Last year Betty and I went on a Sopranos marathon. We knew going in that The Sopranos was an incredible TV series, since the people who loved it would never quit yapping about it, but what we didn't know was how wrapped up in it we would get.
86 episodes later, I think my unborn child knows Tony Soprano's voice better than my own. The baby would always kick when the Sopranos were on, but for me all it does is lay on Betty's bladder. Ah well, fuggetaboudit.
The Sopranos was not all fun and games; it was also educational. For instance, in Season 5, Episode 62 ("Cold Cuts"), Tony's sister Janice starts an Anger Management class, and in the episode she tells Tony that she can't control what other people do but she can control her reaction to it.
Well, Janice ends up attacking Tony with a fork at the end of the episode, but it was good advice anyway. I thought long and hard about this line, and I think it really helped me to control my own anger.

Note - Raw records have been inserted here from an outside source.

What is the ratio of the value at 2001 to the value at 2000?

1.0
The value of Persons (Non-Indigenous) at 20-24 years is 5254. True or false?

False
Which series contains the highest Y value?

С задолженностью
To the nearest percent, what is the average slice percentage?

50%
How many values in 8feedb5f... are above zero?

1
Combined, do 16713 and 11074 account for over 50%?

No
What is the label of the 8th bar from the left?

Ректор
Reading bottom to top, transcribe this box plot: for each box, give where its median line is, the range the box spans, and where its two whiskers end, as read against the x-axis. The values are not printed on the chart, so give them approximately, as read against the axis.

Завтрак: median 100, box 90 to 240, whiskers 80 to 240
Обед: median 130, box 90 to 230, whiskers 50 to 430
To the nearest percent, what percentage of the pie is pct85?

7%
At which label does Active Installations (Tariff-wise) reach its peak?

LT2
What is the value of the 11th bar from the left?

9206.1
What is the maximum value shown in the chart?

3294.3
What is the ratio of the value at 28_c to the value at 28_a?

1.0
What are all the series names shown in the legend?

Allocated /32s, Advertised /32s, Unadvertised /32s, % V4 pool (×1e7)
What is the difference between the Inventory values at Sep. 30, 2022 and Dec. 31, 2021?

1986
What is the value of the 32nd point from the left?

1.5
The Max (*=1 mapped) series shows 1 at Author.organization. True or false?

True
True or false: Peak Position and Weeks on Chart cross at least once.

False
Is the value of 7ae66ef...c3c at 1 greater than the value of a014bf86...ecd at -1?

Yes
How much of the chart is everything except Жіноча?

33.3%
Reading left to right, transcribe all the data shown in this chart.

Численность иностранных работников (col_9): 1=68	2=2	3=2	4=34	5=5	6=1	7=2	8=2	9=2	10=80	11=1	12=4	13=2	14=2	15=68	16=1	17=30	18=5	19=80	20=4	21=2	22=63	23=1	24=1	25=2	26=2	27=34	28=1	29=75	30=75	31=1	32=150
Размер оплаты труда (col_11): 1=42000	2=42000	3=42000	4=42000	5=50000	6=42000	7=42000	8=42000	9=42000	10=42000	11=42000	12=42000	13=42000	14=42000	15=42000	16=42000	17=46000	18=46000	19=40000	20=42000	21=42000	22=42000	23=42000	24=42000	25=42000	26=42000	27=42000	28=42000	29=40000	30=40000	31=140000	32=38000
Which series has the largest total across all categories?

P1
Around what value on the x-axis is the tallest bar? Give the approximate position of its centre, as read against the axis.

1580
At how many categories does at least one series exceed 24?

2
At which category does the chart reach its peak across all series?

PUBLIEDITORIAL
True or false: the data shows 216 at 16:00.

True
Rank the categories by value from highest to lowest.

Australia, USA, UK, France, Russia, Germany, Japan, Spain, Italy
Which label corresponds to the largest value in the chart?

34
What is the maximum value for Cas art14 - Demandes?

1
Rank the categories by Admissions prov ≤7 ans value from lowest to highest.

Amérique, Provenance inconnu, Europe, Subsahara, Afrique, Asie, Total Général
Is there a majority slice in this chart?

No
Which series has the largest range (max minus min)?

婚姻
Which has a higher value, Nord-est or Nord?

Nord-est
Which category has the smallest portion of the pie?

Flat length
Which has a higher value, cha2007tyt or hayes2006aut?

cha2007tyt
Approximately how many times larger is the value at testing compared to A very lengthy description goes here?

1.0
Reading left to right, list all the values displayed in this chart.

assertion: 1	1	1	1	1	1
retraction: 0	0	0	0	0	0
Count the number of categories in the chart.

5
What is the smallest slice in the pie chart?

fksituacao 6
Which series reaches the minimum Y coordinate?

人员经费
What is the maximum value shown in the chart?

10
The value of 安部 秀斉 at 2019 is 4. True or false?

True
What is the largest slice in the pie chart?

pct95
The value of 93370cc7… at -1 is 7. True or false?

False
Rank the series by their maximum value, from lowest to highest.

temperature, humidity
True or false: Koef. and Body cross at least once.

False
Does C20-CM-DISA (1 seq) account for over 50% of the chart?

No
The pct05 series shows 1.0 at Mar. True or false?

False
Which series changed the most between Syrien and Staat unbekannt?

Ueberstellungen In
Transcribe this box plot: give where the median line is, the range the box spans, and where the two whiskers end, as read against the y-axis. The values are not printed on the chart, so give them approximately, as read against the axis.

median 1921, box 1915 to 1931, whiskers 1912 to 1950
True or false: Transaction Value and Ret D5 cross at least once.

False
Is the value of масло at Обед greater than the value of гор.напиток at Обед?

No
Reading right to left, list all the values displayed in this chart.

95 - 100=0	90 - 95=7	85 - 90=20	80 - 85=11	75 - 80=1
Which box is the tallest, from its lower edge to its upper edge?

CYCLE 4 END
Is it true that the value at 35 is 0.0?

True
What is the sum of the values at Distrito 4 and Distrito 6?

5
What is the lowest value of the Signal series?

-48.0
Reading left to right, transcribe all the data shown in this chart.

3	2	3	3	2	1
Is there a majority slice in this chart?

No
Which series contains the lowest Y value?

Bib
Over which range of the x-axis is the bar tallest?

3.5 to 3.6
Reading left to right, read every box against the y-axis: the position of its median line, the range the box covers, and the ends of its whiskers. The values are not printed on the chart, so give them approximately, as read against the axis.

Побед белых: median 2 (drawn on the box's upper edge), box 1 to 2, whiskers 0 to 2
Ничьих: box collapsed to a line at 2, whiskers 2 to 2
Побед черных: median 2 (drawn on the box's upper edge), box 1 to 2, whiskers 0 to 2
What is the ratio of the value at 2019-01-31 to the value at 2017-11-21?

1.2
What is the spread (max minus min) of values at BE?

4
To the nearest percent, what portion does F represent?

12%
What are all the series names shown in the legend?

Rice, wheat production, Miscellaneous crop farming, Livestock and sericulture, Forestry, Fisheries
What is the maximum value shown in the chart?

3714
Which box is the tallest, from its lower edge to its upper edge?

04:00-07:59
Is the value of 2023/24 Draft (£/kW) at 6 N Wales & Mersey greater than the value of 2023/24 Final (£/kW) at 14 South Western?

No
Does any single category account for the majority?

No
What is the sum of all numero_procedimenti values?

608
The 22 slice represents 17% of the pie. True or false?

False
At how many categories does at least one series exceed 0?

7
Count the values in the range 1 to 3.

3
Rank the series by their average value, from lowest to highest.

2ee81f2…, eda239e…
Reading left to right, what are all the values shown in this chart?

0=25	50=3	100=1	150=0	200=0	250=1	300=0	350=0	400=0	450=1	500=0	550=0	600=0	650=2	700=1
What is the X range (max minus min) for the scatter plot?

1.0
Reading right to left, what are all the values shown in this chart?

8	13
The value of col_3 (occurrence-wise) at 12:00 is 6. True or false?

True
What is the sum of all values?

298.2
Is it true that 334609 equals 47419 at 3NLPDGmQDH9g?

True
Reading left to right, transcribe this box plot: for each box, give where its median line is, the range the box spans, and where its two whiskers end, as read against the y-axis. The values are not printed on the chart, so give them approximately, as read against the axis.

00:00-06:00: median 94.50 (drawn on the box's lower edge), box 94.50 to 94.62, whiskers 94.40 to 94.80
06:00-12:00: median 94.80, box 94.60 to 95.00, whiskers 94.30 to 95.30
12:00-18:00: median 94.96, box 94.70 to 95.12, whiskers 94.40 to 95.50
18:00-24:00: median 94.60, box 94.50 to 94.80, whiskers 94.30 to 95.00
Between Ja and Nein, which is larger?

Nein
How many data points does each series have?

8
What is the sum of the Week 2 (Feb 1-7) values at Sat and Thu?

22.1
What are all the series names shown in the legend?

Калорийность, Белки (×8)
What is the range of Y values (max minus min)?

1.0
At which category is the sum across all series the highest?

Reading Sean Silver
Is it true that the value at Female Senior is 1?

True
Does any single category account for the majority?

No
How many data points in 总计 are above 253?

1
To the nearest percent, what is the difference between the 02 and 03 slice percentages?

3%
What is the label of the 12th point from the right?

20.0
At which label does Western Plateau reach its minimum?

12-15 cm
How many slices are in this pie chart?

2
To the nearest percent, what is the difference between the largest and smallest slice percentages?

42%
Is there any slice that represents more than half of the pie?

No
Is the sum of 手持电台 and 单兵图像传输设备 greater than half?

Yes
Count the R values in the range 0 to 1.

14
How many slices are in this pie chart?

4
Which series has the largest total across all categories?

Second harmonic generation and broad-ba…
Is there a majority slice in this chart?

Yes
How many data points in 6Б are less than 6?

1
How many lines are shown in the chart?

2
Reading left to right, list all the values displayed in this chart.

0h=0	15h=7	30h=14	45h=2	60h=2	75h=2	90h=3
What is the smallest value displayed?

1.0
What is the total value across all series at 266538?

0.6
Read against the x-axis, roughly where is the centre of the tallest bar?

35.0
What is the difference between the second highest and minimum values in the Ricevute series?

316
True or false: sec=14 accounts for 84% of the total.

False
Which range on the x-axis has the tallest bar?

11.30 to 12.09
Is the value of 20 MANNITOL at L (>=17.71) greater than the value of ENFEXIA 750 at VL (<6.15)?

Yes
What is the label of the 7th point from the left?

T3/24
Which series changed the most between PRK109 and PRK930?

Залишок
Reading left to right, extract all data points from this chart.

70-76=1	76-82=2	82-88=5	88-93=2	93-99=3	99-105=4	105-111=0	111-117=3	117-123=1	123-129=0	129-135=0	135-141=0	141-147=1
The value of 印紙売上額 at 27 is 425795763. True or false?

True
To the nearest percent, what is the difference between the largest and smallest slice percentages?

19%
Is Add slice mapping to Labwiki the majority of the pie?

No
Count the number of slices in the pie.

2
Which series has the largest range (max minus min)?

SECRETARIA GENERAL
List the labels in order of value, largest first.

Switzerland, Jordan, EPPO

For example, historically, when another driver cuts me off while my wife is in the car, I usually end up threatening to drag the woman on her cellphone - because yes, it always is a woman on her cellphone - through the driver-side window, ram her cellphone up her ass and then bitch-slap her puss of a boyfriend who is sitting prostrate in the passenger seat. Betty gets mad at me for this reaction, but hey, I don't apologize for hating bad drivers.
But the very night that I saw that Sopranos episode, a woman tried to change lanes on the I-10 and would have sideswiped us had I not laid on my horn and gone onto the shoulder. Did I explode? Did I blow a vein out of my forehead in anger? No. I quietly took note of the license plate and simply planned to liquidate all of the offending party's gene pool if I ever saw her again.
So thank you, Sopranos and HBO, for showing me that violent sociopaths are not just scary and mean, but they can also be fun, entertaining and educational.